This is a positive development, considering the concussions during careers and suicides after them. But what can I say: I still like hockey fights.

Others must, too. I have never been to a hockey game where fans in the stands didn't get up and roar when punches were thrown.

Wienies have railed against NHL violence for decades. Now, though, the wienies are the most influential in this sport.

Canadians, of all people.

A few months ago up there the Globe and Mail newspaper reported survey results that an overwhelming majority of Canadians oppose fighting in hockey.

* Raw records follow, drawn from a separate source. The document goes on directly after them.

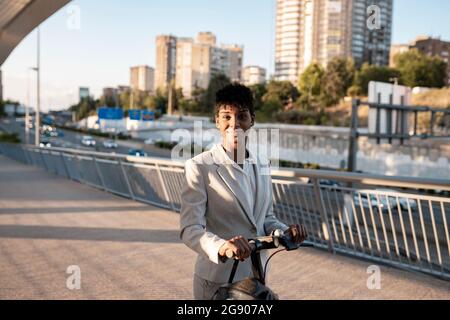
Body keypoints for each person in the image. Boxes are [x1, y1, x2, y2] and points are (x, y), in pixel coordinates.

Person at [179, 83, 308, 300]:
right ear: (217, 120)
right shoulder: (199, 166)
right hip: (216, 281)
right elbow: (189, 229)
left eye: (242, 116)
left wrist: (285, 232)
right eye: (227, 116)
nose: (234, 124)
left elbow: (266, 218)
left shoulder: (263, 164)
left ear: (252, 120)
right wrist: (222, 246)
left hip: (254, 280)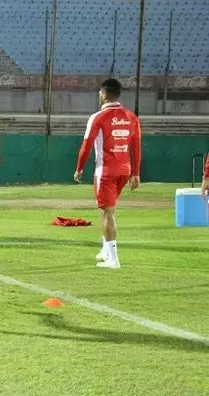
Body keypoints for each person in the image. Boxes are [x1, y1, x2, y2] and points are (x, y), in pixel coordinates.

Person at [75, 78, 141, 269]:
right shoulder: (131, 117)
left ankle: (114, 259)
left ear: (104, 94)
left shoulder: (98, 117)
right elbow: (136, 146)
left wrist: (79, 168)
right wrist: (135, 173)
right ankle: (105, 250)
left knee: (107, 213)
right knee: (108, 210)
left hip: (106, 171)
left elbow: (87, 145)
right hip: (124, 170)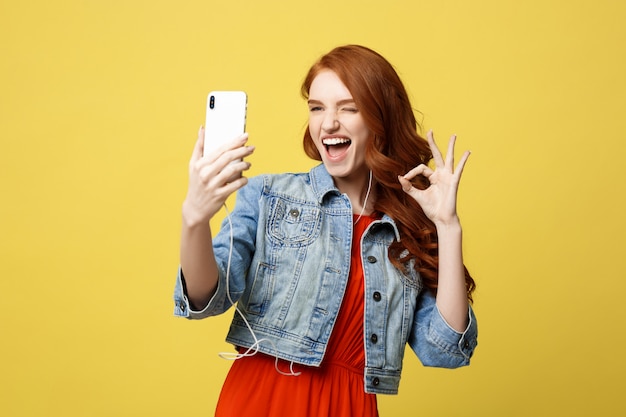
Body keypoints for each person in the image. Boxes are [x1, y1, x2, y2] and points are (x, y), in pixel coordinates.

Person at [173, 44, 478, 416]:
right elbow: (206, 298)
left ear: (381, 119)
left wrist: (447, 227)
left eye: (347, 108)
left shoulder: (405, 228)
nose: (327, 123)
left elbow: (443, 349)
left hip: (349, 406)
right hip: (261, 400)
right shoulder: (268, 197)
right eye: (317, 108)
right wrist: (195, 220)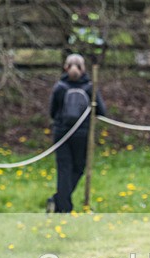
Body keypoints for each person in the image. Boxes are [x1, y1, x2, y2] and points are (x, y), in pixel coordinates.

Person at [47, 53, 106, 213]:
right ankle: (59, 202)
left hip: (61, 133)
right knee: (78, 168)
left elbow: (52, 112)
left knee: (64, 169)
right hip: (82, 134)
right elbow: (102, 111)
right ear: (84, 68)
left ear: (65, 68)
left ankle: (62, 206)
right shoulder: (89, 87)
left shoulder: (59, 87)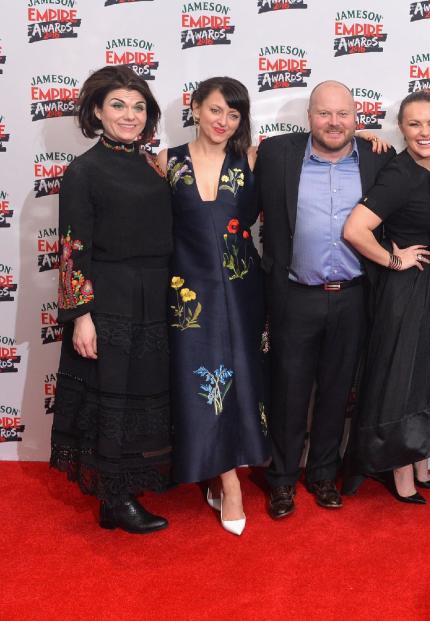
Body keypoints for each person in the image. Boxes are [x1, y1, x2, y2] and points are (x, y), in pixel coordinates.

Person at [257, 81, 394, 519]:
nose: (334, 123)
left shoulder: (377, 157)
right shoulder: (277, 154)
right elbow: (222, 162)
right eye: (324, 114)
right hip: (295, 296)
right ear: (309, 117)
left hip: (354, 297)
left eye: (343, 114)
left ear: (357, 117)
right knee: (289, 393)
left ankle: (321, 475)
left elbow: (428, 167)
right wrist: (163, 158)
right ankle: (281, 479)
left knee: (337, 393)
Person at [49, 65, 172, 534]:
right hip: (111, 300)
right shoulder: (84, 170)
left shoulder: (151, 163)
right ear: (97, 111)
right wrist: (80, 316)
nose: (130, 115)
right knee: (114, 397)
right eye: (118, 105)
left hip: (156, 296)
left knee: (143, 394)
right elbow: (72, 249)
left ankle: (123, 491)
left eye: (139, 106)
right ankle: (115, 498)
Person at [156, 77, 268, 536]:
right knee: (199, 385)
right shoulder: (166, 162)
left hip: (244, 293)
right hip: (188, 297)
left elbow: (315, 145)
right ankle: (227, 480)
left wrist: (365, 134)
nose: (224, 122)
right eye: (217, 110)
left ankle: (228, 477)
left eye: (234, 114)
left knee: (242, 381)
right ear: (196, 107)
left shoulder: (254, 158)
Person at [343, 91, 430, 504]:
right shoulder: (399, 173)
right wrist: (394, 260)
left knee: (428, 376)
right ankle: (400, 472)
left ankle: (422, 463)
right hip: (406, 290)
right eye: (414, 124)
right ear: (402, 128)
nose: (424, 132)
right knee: (403, 380)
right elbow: (355, 230)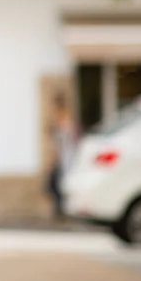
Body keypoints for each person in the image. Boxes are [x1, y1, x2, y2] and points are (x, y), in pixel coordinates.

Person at [46, 93, 79, 221]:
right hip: (63, 155)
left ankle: (66, 210)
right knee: (59, 184)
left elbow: (69, 138)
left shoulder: (66, 118)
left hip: (67, 155)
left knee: (64, 183)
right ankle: (61, 210)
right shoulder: (58, 118)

One reader's response was, “We allow hockey players to fight like animals and knock each other out for our pleasure. We don't allow dogs or roosters to fight for our entertainment. Where's the logic in that?”

All I can wonder is why logic must apply in a sport that administers penalties for slashing. It's all kind of ironic considering that Canadians pretty much invented hockey fighting and Canada is to the sport what the Vatican is to Catholicism.

Canadian athletes are so physically contentious that in the gentler, kinder World Baseball Classic this spring Team Canada engaged in a bench-clearing fight with Team Mexico.

(Sort of puts the U.S. in the middle of a geographic cage match, doesn't it?)

You could hear the most obvious joke: “I went to a baseball game and a hockey game broke out.”

Personally, I'm hoping a few Hawks and Kings duke it out this week before fighting is a mere memory in hockey.